Reference | Overview of compute engines on Dataiku Cloud#

On Dataiku Cloud, you can access different kinds of compute resources to execute jobs:

Run in-database (SQL)#

If you have connected a supported SQL database, you can push down computation in-database. Examples include Snowflake, Redshift, Google BigQuery, Microsoft SQL Server, and PostgreSQL. When using Dataiku Cloud, in-database should be your preferred compute engine for all eligible tasks.

Note

As always, input and output datasets both need to be in the SQL database. Also note that this compute engine is only available for SQL-type jobs. That includes SQL code, most visual recipes, as well as all Prepare recipes made of SQL-translatable processors.

Containerized execution on fully managed elastic AI compute#

Dataiku Cloud includes fully managed Elastic AI compute capacities based on Kubernetes (k8s) to execute various workloads (containerized execution).

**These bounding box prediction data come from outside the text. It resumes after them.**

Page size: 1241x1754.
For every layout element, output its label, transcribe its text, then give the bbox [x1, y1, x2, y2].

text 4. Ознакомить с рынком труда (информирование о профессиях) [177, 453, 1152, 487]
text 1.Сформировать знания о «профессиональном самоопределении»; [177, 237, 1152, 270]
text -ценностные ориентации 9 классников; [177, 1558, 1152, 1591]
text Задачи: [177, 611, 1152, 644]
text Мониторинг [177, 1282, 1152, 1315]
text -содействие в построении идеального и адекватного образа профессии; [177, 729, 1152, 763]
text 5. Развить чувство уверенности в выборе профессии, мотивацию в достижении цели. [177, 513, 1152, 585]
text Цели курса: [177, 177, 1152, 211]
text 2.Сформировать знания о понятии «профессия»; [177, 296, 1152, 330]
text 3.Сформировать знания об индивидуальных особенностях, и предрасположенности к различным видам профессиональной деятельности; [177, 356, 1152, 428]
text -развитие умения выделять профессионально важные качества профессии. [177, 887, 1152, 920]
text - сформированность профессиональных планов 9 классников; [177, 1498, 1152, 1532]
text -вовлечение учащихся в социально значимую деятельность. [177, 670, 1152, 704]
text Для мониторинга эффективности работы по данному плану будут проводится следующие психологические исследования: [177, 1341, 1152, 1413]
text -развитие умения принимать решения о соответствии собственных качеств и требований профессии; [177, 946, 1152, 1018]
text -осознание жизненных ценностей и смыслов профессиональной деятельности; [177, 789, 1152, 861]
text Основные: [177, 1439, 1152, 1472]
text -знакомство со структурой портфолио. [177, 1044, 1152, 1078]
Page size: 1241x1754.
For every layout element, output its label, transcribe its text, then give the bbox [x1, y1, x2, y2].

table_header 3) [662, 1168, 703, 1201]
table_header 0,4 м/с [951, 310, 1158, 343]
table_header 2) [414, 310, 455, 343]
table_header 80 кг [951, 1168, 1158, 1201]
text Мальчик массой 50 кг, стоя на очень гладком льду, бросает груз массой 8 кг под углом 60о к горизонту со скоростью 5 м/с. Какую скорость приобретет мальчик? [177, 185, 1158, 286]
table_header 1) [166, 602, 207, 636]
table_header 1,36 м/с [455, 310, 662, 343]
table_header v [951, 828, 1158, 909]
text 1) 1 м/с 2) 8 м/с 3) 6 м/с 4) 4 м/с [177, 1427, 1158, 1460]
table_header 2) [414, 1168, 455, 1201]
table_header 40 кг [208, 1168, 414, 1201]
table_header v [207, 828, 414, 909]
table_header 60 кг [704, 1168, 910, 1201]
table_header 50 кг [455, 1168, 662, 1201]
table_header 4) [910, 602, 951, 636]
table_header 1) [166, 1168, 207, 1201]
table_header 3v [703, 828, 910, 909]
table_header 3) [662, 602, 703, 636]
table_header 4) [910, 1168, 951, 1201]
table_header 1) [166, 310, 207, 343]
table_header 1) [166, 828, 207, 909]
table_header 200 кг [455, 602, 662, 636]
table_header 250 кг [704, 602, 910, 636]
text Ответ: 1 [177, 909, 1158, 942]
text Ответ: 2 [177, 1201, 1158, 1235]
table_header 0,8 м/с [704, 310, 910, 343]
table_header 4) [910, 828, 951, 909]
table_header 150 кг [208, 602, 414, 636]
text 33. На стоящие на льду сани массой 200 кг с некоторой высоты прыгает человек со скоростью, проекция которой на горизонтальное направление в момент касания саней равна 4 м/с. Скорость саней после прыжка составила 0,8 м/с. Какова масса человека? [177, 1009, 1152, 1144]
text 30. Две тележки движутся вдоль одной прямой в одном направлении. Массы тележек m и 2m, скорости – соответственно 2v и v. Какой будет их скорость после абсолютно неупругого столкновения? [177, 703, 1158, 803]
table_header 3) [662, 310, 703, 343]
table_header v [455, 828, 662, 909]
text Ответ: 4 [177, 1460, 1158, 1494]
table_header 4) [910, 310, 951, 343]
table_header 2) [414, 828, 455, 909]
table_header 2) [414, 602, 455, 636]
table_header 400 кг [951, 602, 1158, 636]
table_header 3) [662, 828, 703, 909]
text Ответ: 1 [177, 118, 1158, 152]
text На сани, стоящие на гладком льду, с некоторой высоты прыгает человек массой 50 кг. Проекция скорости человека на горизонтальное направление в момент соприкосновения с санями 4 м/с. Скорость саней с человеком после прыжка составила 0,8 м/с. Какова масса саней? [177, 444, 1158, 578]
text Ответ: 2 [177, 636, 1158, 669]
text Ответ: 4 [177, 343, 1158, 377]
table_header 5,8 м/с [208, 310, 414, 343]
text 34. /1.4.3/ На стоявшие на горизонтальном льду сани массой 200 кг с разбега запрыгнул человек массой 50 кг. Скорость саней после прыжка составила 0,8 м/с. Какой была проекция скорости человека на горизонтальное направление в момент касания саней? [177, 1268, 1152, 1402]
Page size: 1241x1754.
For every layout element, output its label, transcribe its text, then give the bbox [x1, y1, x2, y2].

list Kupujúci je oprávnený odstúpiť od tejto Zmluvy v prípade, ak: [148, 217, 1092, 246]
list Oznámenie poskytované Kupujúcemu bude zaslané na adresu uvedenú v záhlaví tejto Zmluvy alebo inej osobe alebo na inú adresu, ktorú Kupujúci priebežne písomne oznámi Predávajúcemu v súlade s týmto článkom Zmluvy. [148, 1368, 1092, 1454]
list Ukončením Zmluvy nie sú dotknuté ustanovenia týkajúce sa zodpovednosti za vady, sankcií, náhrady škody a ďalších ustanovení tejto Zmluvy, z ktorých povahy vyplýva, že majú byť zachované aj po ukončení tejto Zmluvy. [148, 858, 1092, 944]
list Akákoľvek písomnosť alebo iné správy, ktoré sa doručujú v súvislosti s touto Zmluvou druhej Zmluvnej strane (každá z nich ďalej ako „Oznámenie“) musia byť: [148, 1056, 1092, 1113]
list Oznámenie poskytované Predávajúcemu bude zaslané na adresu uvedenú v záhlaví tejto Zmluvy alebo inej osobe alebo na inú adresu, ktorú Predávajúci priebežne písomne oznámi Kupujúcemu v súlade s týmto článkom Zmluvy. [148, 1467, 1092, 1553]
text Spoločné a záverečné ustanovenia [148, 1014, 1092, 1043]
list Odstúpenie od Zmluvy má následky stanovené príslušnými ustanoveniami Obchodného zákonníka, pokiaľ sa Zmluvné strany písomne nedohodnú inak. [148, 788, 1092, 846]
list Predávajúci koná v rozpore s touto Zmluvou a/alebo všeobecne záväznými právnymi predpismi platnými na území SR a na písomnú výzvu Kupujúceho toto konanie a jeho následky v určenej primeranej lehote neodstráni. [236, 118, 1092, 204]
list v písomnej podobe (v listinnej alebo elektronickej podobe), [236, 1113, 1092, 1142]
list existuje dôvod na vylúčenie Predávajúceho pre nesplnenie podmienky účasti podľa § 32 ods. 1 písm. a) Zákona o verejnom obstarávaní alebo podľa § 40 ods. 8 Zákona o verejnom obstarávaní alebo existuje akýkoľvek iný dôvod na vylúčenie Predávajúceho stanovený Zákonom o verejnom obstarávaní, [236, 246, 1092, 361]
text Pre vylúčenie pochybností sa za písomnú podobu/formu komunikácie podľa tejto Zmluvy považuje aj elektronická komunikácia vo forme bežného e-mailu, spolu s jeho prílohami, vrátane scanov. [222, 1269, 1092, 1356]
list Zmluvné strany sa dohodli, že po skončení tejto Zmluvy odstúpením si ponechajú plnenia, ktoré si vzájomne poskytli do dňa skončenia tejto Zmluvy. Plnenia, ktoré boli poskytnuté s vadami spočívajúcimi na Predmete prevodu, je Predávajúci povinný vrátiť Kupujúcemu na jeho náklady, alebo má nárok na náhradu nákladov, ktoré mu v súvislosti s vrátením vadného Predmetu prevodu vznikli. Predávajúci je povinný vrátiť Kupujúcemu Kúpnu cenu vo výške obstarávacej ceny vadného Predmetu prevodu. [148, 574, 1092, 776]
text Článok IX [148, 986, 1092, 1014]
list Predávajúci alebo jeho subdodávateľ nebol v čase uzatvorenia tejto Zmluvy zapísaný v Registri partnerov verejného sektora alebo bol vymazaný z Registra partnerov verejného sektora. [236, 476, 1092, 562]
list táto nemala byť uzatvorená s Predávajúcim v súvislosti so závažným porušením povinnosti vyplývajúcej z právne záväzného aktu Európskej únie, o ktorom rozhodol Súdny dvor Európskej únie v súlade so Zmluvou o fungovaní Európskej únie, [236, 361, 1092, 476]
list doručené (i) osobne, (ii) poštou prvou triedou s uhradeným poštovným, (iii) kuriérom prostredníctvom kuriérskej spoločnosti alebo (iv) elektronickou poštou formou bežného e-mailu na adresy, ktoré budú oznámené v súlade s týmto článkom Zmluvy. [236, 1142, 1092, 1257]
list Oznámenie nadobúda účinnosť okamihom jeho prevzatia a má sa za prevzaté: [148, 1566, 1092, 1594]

Try using containerized execution for all tasks where in-database compute is impossible, in particular Python notebooks and Spark jobs. More details on this compute engine are in this section.

Local execution#

You can execute jobs locally using the same resources as the Dataiku app itself. The execution is done locally every time you select DSS - Local Stream or Use backend to execute.

By concept, this type of execution can alter the performance of the application. Using in-memory processing isn’t recommended when you can leverage a database.